Altınordu’nun yaptığını Trabzonspor yıllar önce yaptı.

Yerlinin yerlisi ile yerli futbolcuların kaynaşması aynı teknede yoğrulması ile Trabzonspor şampiyonluklar kazandı.

Ne zamanki, küresel sermaye futbolu keşfetti, Trabzonspor da kurban oldu.

Oysa, Trabzonspor yeniden, yerlinin yerlisi ve yerli futbolcular ile milli bir takım olabilir.

Bunun için taraftarın sabırlı olması gerekiyor.

Bakın U19 takımımız başarılı sonuçları ile göz doyduruyor.
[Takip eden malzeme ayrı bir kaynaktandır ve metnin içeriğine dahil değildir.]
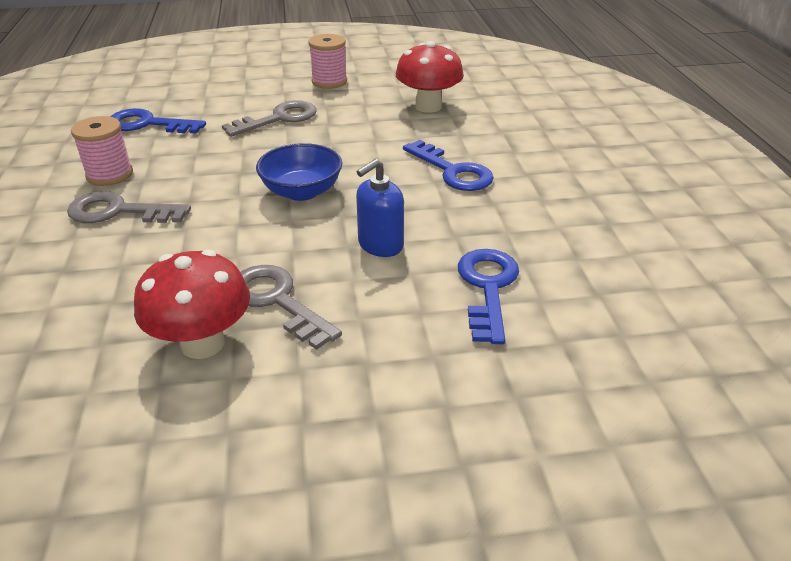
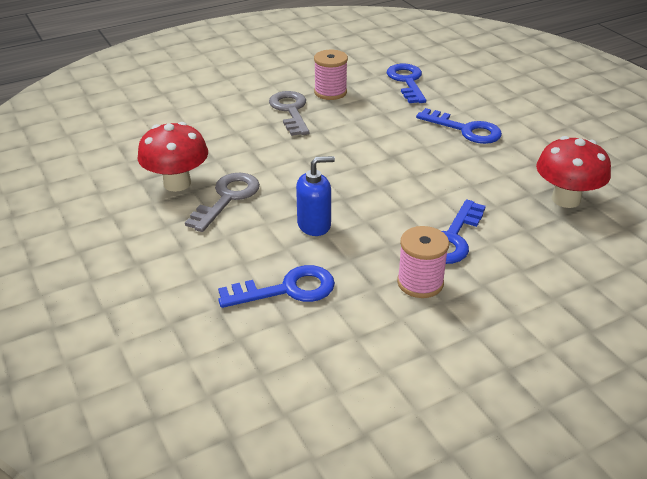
camera: 70 degrees right, 0 degrees up
grey key [222,100,317,137] -> blue key [416,108,502,144]
blue bowl [256,143,342,201] -> none
pink spool [308,34,347,89] -> pink spool moved to [397,226,449,298]
blue soap dispenser [356,159,404,257] -> blue soap dispenser turned 135 degrees clockwise [296,156,335,236]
1461 deneyimimiz, ağır sonuçlar doğurdu.

Bal ligine katılmama kararı almış.

Olabilir.

Trabzonspor, Altınordu’nun yaptığını yapamaz mı..?

Geçmişte yapmış.

O yaptığı ile Altınordu’ya örnek olmuş.

Aslımızı, yerli mantığımızı kaybettikçe, büyüdük sandık ama küçüldük.

………………………………………………………………………………………………..

TAKTİR EDİYORUM..!

Hep ifşa edecek değiliz ya.. Arada güzel hareketleri de taktir etmek gerek.

Fotoğrafta gördünüz soyunma odası Samsun’daki stada ait.. Maç oynandıktan sonra Altınordu takımı soyunma odasını pırıl pırıl bırakarak gitti.. İşte eğitim. İşte futbol.. İşte etik davranış…

Altınordu’yu taktir ediyorum..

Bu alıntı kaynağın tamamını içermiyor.